The Connected video is accompanied by sculptures that look unfinished or feel clumsy at first glance. Blending fiction and reality through humorous language, the works reinterpret the cultural mutations that occurred with the transition from the Ottoman Empire to the Republic of Turkey. Belkıs and Gökmens works reference to past events and myths through a range of depictions and allusions, rather than predefining the symbolic characters and structures they reflect on.

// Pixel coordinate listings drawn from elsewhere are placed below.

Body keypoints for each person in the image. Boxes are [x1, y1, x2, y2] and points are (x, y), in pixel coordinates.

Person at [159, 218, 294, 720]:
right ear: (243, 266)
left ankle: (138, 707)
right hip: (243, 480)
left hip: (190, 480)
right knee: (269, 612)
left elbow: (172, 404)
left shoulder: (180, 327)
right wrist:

One of the sources of inspiration is the painter Osman Hamdi Bey, who laid the foundations of modern archeology in the Ottoman Empire and went on to become the founder and director of the Imperial Museum (todays Istanbul Archeology Museums). Works with larger doses of irony such as Tahterevall-y [Si-saw], Ateşkes teslimiyetten neden farklıdır? [How is an armistice different from a surrender?] and Güneşe İsyan [Revolt Against the Sun] depart from the idea of culture as a tool for modernization and depict the professional life of this versatile Tanzimat-era intellectual. The duos allusive depictions are not limited to anecdotes attributed to Osman Hamdi, but project into architecture as well. Addressing the aesthetic preferences of contemporary museums by exemplifying façade ornamentation, the work Geç olsun güç olmasın [Better late than never] highlights museology in its forceful role of representing the modern since its institutional emergence in Turkey.

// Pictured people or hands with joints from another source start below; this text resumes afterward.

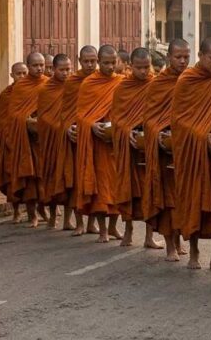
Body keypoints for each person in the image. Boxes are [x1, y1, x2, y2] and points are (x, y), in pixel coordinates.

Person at [172, 37, 211, 270]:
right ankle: (194, 254)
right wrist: (200, 135)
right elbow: (179, 119)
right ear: (200, 55)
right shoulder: (187, 80)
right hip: (193, 152)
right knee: (194, 201)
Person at [70, 45, 124, 243]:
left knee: (117, 187)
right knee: (101, 188)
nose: (110, 67)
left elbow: (127, 111)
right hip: (98, 144)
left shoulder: (121, 82)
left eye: (113, 62)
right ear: (100, 63)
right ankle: (102, 229)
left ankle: (113, 227)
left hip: (115, 143)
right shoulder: (89, 84)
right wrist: (91, 126)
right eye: (106, 63)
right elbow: (81, 115)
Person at [141, 39, 189, 261]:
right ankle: (171, 245)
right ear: (169, 57)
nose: (182, 61)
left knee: (183, 199)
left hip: (187, 149)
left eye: (186, 57)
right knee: (169, 199)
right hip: (165, 149)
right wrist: (159, 133)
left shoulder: (194, 82)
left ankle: (180, 241)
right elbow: (149, 119)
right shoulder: (158, 84)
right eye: (178, 57)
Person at [109, 47, 161, 249]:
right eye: (138, 68)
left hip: (148, 145)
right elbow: (117, 118)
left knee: (149, 191)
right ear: (130, 67)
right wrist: (126, 130)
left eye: (146, 67)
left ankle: (149, 236)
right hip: (129, 146)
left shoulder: (155, 85)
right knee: (129, 189)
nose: (143, 72)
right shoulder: (123, 88)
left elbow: (160, 114)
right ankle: (128, 231)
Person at [0, 53, 49, 228]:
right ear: (29, 66)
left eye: (42, 65)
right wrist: (26, 120)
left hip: (42, 141)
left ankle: (43, 210)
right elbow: (13, 116)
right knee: (29, 179)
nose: (40, 68)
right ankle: (31, 215)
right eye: (35, 65)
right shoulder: (21, 88)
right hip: (25, 140)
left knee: (43, 178)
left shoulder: (47, 84)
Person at [57, 46, 100, 235]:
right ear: (79, 60)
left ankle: (92, 223)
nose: (90, 65)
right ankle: (79, 222)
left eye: (93, 61)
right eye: (86, 61)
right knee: (77, 181)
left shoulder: (99, 81)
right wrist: (67, 128)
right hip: (75, 138)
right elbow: (64, 113)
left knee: (92, 180)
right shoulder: (72, 81)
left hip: (95, 137)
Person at [35, 54, 72, 229]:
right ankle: (51, 217)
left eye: (68, 69)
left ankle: (67, 220)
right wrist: (60, 126)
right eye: (62, 70)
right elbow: (44, 117)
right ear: (54, 69)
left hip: (69, 141)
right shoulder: (45, 89)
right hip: (51, 141)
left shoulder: (74, 87)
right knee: (51, 178)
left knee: (69, 179)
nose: (66, 73)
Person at [0, 61, 29, 222]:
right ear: (12, 75)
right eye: (18, 74)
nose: (21, 77)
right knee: (12, 177)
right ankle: (16, 211)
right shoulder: (6, 95)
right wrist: (7, 139)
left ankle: (33, 212)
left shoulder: (32, 93)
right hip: (11, 142)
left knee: (31, 180)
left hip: (28, 143)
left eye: (24, 73)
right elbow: (2, 121)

Hitit Güneşi [Hittite Sun] refers to the Sun-Language Theory that was developed as part of national language studies in the 1930s, asserting that Turkish is the oldest language in history. Together with Biraz ordan biraz burdan [Best of both worlds], which deals with recitations of the East-West dilemma, both works question the controversial relationship between Westernization and modernization through a subjective reading of history.
Belkıs Hanım and Onur Efendi will be on view at SALT Galata until January 23, 2022.